22 Abr El principio de Prioridad Nacional ante el artículo 14 de la Constitución
El acuerdo de gobierno firmado entre el Partido Popular y VOX en Extremadura el pasado 16 de abril introdujo, por primera vez con detalle normativo suficiente para su aplicación administrativa, el principio de Prioridad Nacional en la baremación de determinados recursos públicos autonómicos. La reacción mediática y política ha sido intensa, y entre las objeciones más repetidas figura la de su supuesta inconstitucionalidad por vulneración del artículo 14 de la Constitución Española. Conviene examinar si esa objeción, formulada con frecuencia como si fuera evidente por sí misma, resiste un análisis jurídico riguroso.
El artículo 14 establece que «los españoles son iguales ante la ley, sin que pueda prevalecer discriminación alguna por razón de nacimiento, raza, sexo, religión, opinión o cualquier otra condición o circunstancia personal o social». La lectura que suele hacerse en el debate público interpreta el precepto como una prohibición absoluta de cualquier trato diferenciado entre personas presentes en territorio español. Esta interpretación, sin embargo, no se corresponde con la literalidad del precepto ni con la doctrina consolidada del Tribunal Constitucional.

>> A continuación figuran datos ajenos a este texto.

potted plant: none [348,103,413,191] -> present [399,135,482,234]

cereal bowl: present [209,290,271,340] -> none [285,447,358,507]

La redacción constitucional se refiere expresamente a «los españoles», no a toda persona presente en territorio nacional. El marco jurídico de los derechos de los extranjeros se encuentra, en cambio, en el artículo 13, que remite a lo que establezcan los Tratados y la Ley. Este matiz, lejos de ser una cuestión meramente formal, delimita el perímetro del debate: el principio general de igualdad del artículo 14 opera con plenitud entre nacionales y se modula, conforme a jurisprudencia abundante, en el acceso de extranjeros a determinados ámbitos prestacionales.
Más relevante aún es la interpretación sostenida del Tribunal Constitucional sobre el alcance del principio de igualdad. Desde las primeras sentencias del tribunal (SSTC 22/1981 y 75/1983) hasta pronunciamientos más recientes (SSTC 27/2004, 236/2007 o 17/2013), la doctrina es reiterada: el artículo 14 no prohíbe el trato diferenciado, sino el trato diferenciado carente de justificación objetiva y razonable o desprovisto de proporcionalidad entre los medios empleados y el fin perseguido. Es lo que la literatura constitucional ha denominado el test de razonabilidad, aplicado durante cuatro décadas en materias tan diversas como la fiscalidad, el acceso a la función pública, las prestaciones de la Seguridad Social o las ayudas autonómicas.

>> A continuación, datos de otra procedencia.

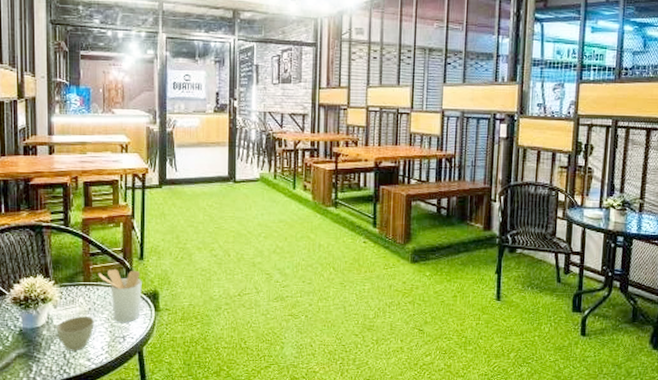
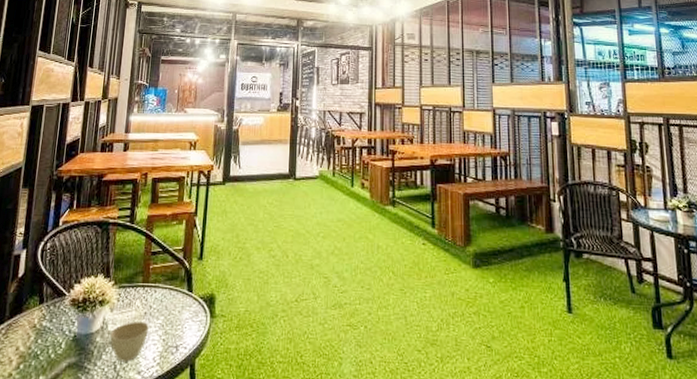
utensil holder: present [98,268,142,322] -> none [157,269,200,330]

La aplicación de este criterio al principio de Prioridad Nacional exige distinguir entre concepto y formulación concreta. El modelo articulado en Extremadura no consiste en una exclusión absoluta por razón de nacionalidad, sino en un sistema de baremación que pondera tres ejes objetivos: arraigo residencial acreditado, trayectoria contributiva y vínculos familiares en el territorio. Criterios análogos operan ya en el ordenamiento español: desde el Derecho de extranjería hasta las bases reguladoras de becas autonómicas o las ayudas al alquiler joven aplicadas por diversas comunidades.
La cuestión constitucionalmente relevante no es, por tanto, si cabe introducir criterios de arraigo —la jurisprudencia indica que sí cabe, con matices—, sino si los umbrales concretos resultan proporcionados respecto del fin perseguido. Un periodo mínimo de empadronamiento de dos años sería presumiblemente razonable; uno de veinte, desproporcionado. Entre ambos extremos se sitúa el espacio técnico que corresponderá analizar al Tribunal Constitucional cuando los recursos lleguen.
De lo anterior se desprende que el argumento que reduce la controversia a una presunta colisión automática con el artículo 14 no recoge adecuadamente la complejidad jurídica del debate. La Prioridad Nacional, como categoría general, no es inconstitucional por sí misma. Pueden serlo, o no, sus formulaciones concretas. El debate jurídicamente serio se juega en los umbrales, la proporcionalidad y la distribución competencial entre Estado y Comunidades Autónomas, no en la invocación genérica del principio de igualdad.